§ **Source records**:
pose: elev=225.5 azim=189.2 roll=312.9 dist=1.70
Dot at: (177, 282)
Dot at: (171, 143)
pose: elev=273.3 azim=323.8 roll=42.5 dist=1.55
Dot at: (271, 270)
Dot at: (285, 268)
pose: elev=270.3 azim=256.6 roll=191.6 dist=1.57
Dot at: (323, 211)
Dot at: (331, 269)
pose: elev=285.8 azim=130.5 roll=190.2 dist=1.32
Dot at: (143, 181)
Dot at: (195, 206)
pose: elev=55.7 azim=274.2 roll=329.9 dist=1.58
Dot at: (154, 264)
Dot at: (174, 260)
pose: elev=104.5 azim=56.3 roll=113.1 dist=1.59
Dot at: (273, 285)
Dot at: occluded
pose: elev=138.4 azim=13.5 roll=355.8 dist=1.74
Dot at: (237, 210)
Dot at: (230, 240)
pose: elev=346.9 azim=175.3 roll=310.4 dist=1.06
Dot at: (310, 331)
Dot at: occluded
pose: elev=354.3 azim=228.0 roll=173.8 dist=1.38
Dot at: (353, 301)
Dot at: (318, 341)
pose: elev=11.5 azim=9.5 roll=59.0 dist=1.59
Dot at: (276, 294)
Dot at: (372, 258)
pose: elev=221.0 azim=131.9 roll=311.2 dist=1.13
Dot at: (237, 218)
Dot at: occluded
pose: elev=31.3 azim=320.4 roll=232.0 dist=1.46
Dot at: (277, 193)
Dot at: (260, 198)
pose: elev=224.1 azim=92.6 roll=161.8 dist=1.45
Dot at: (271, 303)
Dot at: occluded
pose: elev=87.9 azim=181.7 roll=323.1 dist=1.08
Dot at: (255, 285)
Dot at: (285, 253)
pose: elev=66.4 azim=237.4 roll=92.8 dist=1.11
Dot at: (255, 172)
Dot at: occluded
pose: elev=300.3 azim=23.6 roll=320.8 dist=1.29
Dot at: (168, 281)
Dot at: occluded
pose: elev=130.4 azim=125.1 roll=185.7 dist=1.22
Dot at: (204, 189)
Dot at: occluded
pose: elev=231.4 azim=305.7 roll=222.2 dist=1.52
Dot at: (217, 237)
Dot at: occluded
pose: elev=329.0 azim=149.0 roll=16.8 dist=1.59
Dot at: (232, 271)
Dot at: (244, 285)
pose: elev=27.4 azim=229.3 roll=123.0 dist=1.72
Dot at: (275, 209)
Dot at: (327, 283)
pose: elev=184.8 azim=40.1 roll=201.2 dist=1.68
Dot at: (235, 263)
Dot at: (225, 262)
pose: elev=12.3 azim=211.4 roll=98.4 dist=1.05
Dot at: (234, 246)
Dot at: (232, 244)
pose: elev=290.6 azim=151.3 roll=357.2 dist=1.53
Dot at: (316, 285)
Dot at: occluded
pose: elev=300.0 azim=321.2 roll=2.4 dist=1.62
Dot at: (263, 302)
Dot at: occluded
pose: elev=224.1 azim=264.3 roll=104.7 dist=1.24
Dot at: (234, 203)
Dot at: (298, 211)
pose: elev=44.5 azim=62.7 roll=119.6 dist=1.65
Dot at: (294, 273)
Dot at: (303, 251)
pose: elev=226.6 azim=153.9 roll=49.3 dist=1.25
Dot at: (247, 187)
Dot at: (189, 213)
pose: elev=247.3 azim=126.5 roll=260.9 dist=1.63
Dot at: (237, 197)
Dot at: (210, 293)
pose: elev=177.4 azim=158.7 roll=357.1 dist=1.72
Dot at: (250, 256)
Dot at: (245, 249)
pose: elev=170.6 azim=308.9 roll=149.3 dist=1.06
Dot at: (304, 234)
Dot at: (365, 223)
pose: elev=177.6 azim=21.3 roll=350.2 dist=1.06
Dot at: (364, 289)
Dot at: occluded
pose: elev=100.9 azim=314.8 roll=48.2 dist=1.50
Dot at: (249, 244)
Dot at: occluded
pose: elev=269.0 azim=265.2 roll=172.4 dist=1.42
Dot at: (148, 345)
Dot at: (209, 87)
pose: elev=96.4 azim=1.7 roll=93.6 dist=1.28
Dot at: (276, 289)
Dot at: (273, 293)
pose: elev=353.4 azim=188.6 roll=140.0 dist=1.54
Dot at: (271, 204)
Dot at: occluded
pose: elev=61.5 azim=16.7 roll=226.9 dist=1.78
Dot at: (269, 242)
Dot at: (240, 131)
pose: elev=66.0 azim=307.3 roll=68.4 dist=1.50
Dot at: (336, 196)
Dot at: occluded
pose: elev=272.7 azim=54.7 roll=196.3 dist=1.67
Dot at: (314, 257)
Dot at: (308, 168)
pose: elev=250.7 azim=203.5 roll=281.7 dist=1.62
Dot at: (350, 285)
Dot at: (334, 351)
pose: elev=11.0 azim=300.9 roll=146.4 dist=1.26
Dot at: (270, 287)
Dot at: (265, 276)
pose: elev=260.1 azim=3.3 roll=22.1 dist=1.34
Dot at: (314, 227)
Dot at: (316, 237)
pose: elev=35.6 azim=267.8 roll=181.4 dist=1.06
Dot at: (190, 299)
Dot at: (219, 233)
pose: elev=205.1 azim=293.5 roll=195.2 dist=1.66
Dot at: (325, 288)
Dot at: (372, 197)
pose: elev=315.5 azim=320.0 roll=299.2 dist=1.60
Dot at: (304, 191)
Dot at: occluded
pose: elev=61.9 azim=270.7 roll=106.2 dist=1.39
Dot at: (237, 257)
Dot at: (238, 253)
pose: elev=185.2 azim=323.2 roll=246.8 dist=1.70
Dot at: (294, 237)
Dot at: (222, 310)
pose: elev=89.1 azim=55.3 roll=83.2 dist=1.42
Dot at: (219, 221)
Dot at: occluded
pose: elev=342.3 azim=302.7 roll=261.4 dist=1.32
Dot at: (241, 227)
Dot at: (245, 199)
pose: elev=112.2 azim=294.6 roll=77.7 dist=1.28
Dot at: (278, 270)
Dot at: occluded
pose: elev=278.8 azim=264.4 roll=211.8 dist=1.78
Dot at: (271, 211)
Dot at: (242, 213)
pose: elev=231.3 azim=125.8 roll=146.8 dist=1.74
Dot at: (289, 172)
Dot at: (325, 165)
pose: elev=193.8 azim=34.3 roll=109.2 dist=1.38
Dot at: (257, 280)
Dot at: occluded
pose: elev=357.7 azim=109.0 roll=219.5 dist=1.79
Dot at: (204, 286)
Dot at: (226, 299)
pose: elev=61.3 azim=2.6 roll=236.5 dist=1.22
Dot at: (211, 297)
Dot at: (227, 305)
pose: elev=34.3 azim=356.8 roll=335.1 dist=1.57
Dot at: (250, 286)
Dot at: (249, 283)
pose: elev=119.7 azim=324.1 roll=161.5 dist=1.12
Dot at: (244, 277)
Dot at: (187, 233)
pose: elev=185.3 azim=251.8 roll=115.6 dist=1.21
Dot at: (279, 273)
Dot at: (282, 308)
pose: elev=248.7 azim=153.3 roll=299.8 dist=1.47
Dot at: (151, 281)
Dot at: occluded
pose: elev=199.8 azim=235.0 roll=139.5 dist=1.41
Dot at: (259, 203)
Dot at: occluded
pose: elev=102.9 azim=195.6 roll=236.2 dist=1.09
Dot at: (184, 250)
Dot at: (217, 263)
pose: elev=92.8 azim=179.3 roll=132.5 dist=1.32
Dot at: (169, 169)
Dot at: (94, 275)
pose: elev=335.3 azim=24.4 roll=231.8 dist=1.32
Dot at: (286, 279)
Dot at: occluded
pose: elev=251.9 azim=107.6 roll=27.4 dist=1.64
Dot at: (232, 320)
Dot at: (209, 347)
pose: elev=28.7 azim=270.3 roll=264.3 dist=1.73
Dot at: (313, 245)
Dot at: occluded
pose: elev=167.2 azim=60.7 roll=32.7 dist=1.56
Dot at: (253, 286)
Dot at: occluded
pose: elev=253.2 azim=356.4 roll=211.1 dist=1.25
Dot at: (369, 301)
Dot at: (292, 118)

§ **Your objective**: Can you copy out the entries, starting at the very first one and ending at the line containing "Dot at: (244, 285)", with each "pose" replaced by "camera" and nothing else altered?

§ **Written solution**:
camera: elev=225.5 azim=189.2 roll=312.9 dist=1.70
Dot at: (177, 282)
Dot at: (171, 143)
camera: elev=273.3 azim=323.8 roll=42.5 dist=1.55
Dot at: (271, 270)
Dot at: (285, 268)
camera: elev=270.3 azim=256.6 roll=191.6 dist=1.57
Dot at: (323, 211)
Dot at: (331, 269)
camera: elev=285.8 azim=130.5 roll=190.2 dist=1.32
Dot at: (143, 181)
Dot at: (195, 206)
camera: elev=55.7 azim=274.2 roll=329.9 dist=1.58
Dot at: (154, 264)
Dot at: (174, 260)
camera: elev=104.5 azim=56.3 roll=113.1 dist=1.59
Dot at: (273, 285)
Dot at: occluded
camera: elev=138.4 azim=13.5 roll=355.8 dist=1.74
Dot at: (237, 210)
Dot at: (230, 240)
camera: elev=346.9 azim=175.3 roll=310.4 dist=1.06
Dot at: (310, 331)
Dot at: occluded
camera: elev=354.3 azim=228.0 roll=173.8 dist=1.38
Dot at: (353, 301)
Dot at: (318, 341)
camera: elev=11.5 azim=9.5 roll=59.0 dist=1.59
Dot at: (276, 294)
Dot at: (372, 258)
camera: elev=221.0 azim=131.9 roll=311.2 dist=1.13
Dot at: (237, 218)
Dot at: occluded
camera: elev=31.3 azim=320.4 roll=232.0 dist=1.46
Dot at: (277, 193)
Dot at: (260, 198)
camera: elev=224.1 azim=92.6 roll=161.8 dist=1.45
Dot at: (271, 303)
Dot at: occluded
camera: elev=87.9 azim=181.7 roll=323.1 dist=1.08
Dot at: (255, 285)
Dot at: (285, 253)
camera: elev=66.4 azim=237.4 roll=92.8 dist=1.11
Dot at: (255, 172)
Dot at: occluded
camera: elev=300.3 azim=23.6 roll=320.8 dist=1.29
Dot at: (168, 281)
Dot at: occluded
camera: elev=130.4 azim=125.1 roll=185.7 dist=1.22
Dot at: (204, 189)
Dot at: occluded
camera: elev=231.4 azim=305.7 roll=222.2 dist=1.52
Dot at: (217, 237)
Dot at: occluded
camera: elev=329.0 azim=149.0 roll=16.8 dist=1.59
Dot at: (232, 271)
Dot at: (244, 285)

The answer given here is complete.